The quickstart guide walks through setup in detail. Most developers report getting their first automation running in under 10 minutes.

Verdict

Droidrun is the most impressive mobile AI agent framework available today. The accessibility-tree architecture is technically sound, the benchmark results are strong, and the open-source approach is the right call for building community trust.

It’s not a drop-in replacement for Appium or Espresso — the non-deterministic nature and per-task costs mean it serves different use cases.

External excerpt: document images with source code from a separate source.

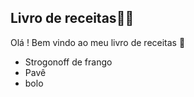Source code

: ## Livro de receitas:man_cook:

Olá ! Bem vindo ao meu livro de receitas :wave:

-  Strogonoff de frango
-  Pavê
-  bolo
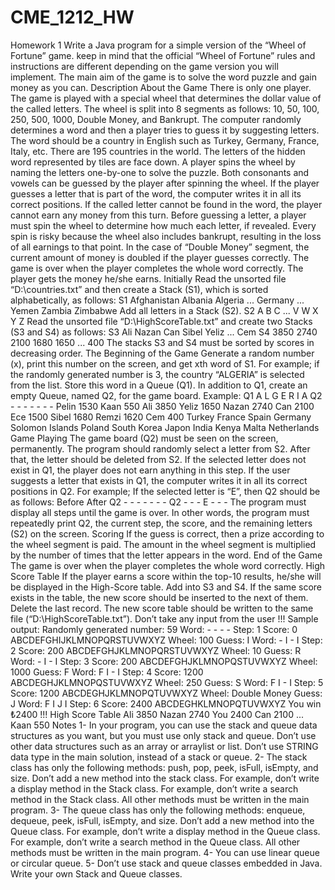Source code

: # CME_1212_HW


Homework 1
Write a Java program for a simple version of the “Wheel of Fortune” game. 
keep in mind that the official “Wheel of Fortune” rules and instructions are different depending on the game version you will implement.
The main aim of the game is to solve the word puzzle and gain money as you can.
Description About the Game
There is only one player.
The game is played with a special wheel that determines the dollar value of the called letters. The wheel is split into 8 segments as
follows: 10, 50, 100, 250, 500, 1000, Double Money, and Bankrupt.
The computer randomly determines a word and then a player tries to guess it by suggesting letters. The word should be a country in
English such as Turkey, Germany, France, Italy, etc. There are 195 countries in the world.
The letters of the hidden word represented by tiles are face down. A player spins the wheel by naming the letters one-by-one to
solve the puzzle. Both consonants and vowels can be guessed by the player after spinning the wheel. If the player guesses a letter
that is part of the word, the computer writes it in all its correct positions. If the called letter cannot be found in the word, the player
cannot earn any money from this turn.
Before guessing a letter, a player must spin the wheel to determine how much each letter, if revealed. Every spin is risky because
the wheel also includes bankrupt, resulting in the loss of all earnings to that point. In the case of “Double Money” segment, the
current amount of money is doubled if the player guesses correctly.
The game is over when the player completes the whole word correctly. The player gets the money he/she earns.
Initially
Read the unsorted file “D:\\countries.txt” and then create a Stack (S1), which is sorted alphabetically, as follows:
S1 Afghanistan Albania Algeria ... Germany ... Yemen Zambia Zimbabwe
Add all letters in a Stack (S2).
S2 A B C ... V W X Y Z
Read the unsorted file “D:\\HighScoreTable.txt” and create two Stacks (S3 and S4) as follows:
S3 Ali Nazan Can Sibel Yeliz ... Cem
S4 3850 2740 2100 1680 1650 ... 400
The stacks S3 and S4 must be sorted by scores in decreasing order.
The Beginning of the Game
Generate a random number (x), print this number on the screen, and get xth word of S1.
For example; if the randomly generated number is 3, the country “ALGERIA” is selected from the list.
Store this word in a Queue (Q1).
In addition to Q1, create an empty Queue, named Q2, for the game board.
Example:
Q1 A L G E R I A
Q2 - - - - - - -
Pelin 1530
Kaan 550
Ali 3850
Yeliz 1650
Nazan 2740
Can 2100
Ece 1500
Sibel 1680
Remzi 1620
Cem 400
Turkey
France
Spain
Germany
Solomon Islands
Poland
South Korea
Japon
India
Kenya
Malta
Netherlands
Game Playing
The game board (Q2) must be seen on the screen, permanently.
The program should randomly select a letter from S2. After that, the letter should be deleted from S2.
If the selected letter does not exist in Q1, the player does not earn anything in this step.
If the user suggests a letter that exists in Q1, the computer writes it in all its correct positions in Q2.
For example;
If the selected letter is “E”, then Q2 should be as follows:
Before After
Q2 - - - - - - - Q2 - - - E - - -
The program must display all steps until the game is over. In other words, the program must repeatedly print Q2, the current step, the
score, and the remaining letters (S2) on the screen.
Scoring
If the guess is correct, then a prize according to the wheel segment is paid. The amount in the wheel segment is multiplied by the
number of times that the letter appears in the word.
End of the Game
The game is over when the player completes the whole word correctly.
High Score Table
If the player earns a score within the top-10 results, he/she will be displayed in the High-Score table.
Add into S3 and S4. If the same score exists in the table, the new score should be inserted to the next of them. Delete the last record.
The new score table should be written to the same file (“D:\\HighScoreTable.txt”).
Don’t take any input from the user !!!
Sample output:
Randomly generated number: 59
Word: - - - - Step: 1 Score: 0 ABCDEFGHIJKLMNOPQRSTUVWXYZ
Wheel: 100
Guess: I
Word: - I - I Step: 2 Score: 200 ABCDEFGHJKLMNOPQRSTUVWXYZ
Wheel: 10
Guess: R
Word: - I - I Step: 3 Score: 200 ABCDEFGHJKLMNOPQSTUVWXYZ
Wheel: 1000
Guess: F
Word: F I - I Step: 4 Score: 1200 ABCDEGHJKLMNOPQSTUVWXYZ
Wheel: 250
Guess: S
Word: F I - I Step: 5 Score: 1200 ABCDEGHJKLMNOPQTUVWXYZ
Wheel: Double Money
Guess: J
Word: F I J I Step: 6 Score: 2400 ABCDEGHKLMNOPQTUVWXYZ
You win ₺2400 !!!
High Score Table
Ali 3850
Nazan 2740
You 2400
Can 2100
...
Kaan 550
Notes
1- In your program, you can use the stack and queue data structures as you want, but you must use only stack and queue.
Don’t use other data structures such as an array or arraylist or list.
Don’t use STRING data type in the main solution, instead of a stack or queue.
2- The stack class has only the following methods: push, pop, peek, isFull, isEmpty, and size.
Don’t add a new method into the stack class.
For example, don’t write a display method in the Stack class.
For example, don’t write a search method in the Stack class.
All other methods must be written in the main program.
3- The queue class has only the following methods: enqueue, dequeue, peek, isFull, isEmpty, and size.
Don’t add a new method into the Queue class.
For example, don’t write a display method in the Queue class.
For example, don’t write a search method in the Queue class.
All other methods must be written in the main program.
4- You can use linear queue or circular queue.
5- Don’t use stack and queue classes embedded in Java. Write your own Stack and Queue classes.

But for teams drowning in test maintenance, exploring AI-powered QA, or automating mobile workflows beyond traditional testing, Droidrun is the tool to try first.

The €2.1M pre-seed and growing community suggest this is just the beginning. Keep an eye on MobileRun’s cloud platform launch — if the pricing is competitive, it could become the default way teams interact with mobile devices programmatically.

Rating: 4.2/5 — Technically excellent, limited only by the inherent constraints of LLM-based automation and the ecosystem’s early maturity.

Frequently Asked Questions

Is Droidrun free to use?

The SDK is free and open-source. Running automations requires LLM API keys with their own costs — typically $0.02-0.08 per task. The cloud platform (MobileRun) is a separate paid product, currently in waitlist.

What devices does Droidrun support?

Android and iOS. On Android, it installs a companion APK accessing the Accessibility API. MobileRun’s cloud provides hosted virtual devices without needing physical hardware.

How does Droidrun compare to Appium?

Appium uses scripted test automation. Droidrun uses AI agents with natural language. Appium is faster and deterministic but fragile. Droidrun is resilient and easier to use but slower. Read our full Droidrun vs Appium comparison.

What LLMs work with Droidrun?

OpenAI (GPT-4o, GPT-4.1), Anthropic (Claude), Google (Gemini 2.5 Pro), DeepSeek, and local models via Ollama. Best benchmark results used Gemini 2.5 Pro.

Is Droidrun reliable enough for CI/CD?

At 91.4% on AndroidWorld, it’s strong for exploratory testing and workflow automation. For deterministic regression testing in CI/CD, most teams pair it with traditional frameworks for critical test paths.